WORK INSTRUCTIONS: Please output the listing below character for character and omit the images.

━━━ GIVEN DATA ━━━

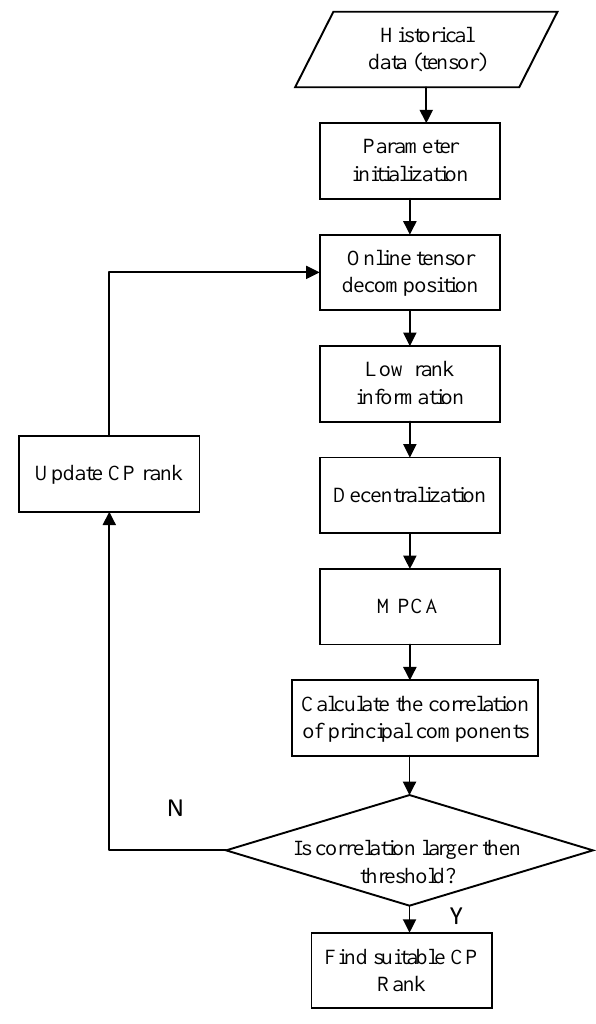
Figure 9. Flow chart of CP Rank estimation (Algorithm 2).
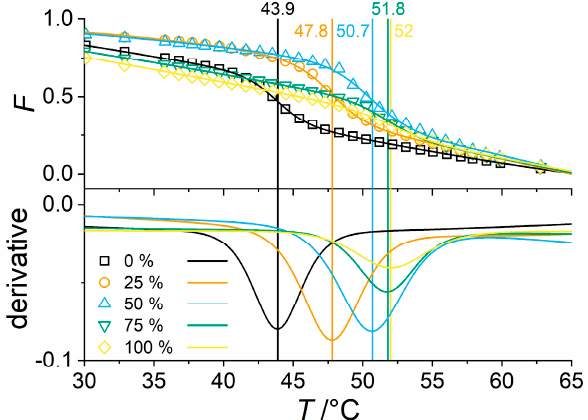
Figure 6. ( Top ) Dependence of the normalized wavenumber of the N-D-vibration on the temperature for five D7-pNIPMAM-H-pNIPMAM co-polymers with 0, 25, 50, 75, and 100% D7-pNIPMAM measured by FTIR spectroscopy in heavy water. A representative temperature-dependent FTIR spectroscopy measurement is shown in the SI in Figure S4. ( Bottom ) Derivative of the fit in the upper part of the graph. The vertical lines indicate the VPTT.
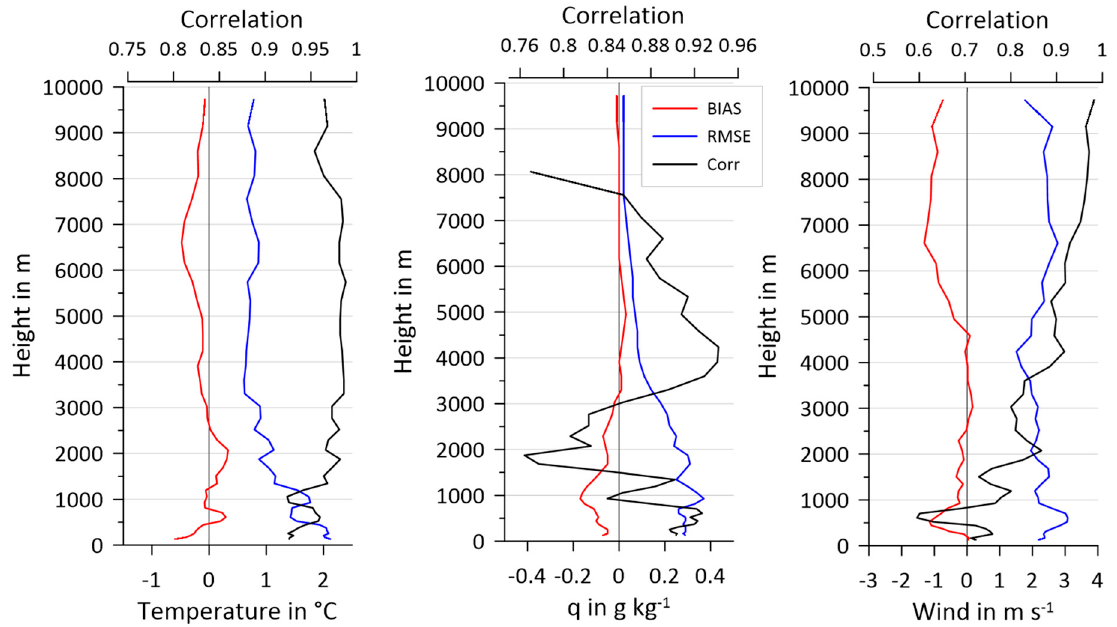
Figure 11. Profiles of bias, RMSE and correlation for the comparison of CCLM with radiosondes for temperature ( left ), specific humidity ( middle ) and wind speed ( right ) for 1–29 April 2019 (54 profiles).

━━━

RESULT OF THIS TASK:
Figure 9. Flow chart of CP Rank estimation (Algorithm 2).
Figure 6. ( Top ) Dependence of the normalized wavenumber of the N-D-vibration on the temperature for five D7-pNIPMAM-H-pNIPMAM co-polymers with 0, 25, 50, 75, and 100% D7-pNIPMAM measured by FTIR spectroscopy in heavy water. A representative temperature-dependent FTIR spectroscopy measurement is shown in the SI in Figure S4. ( Bottom ) Derivative of the fit in the upper part of the graph. The vertical lines indicate the VPTT.
Figure 11. Profiles of bias, RMSE and correlation for the comparison of CCLM with radiosondes for temperature ( left ), specific humidity ( middle ) and wind speed ( right ) for 1–29 April 2019 (54 profiles).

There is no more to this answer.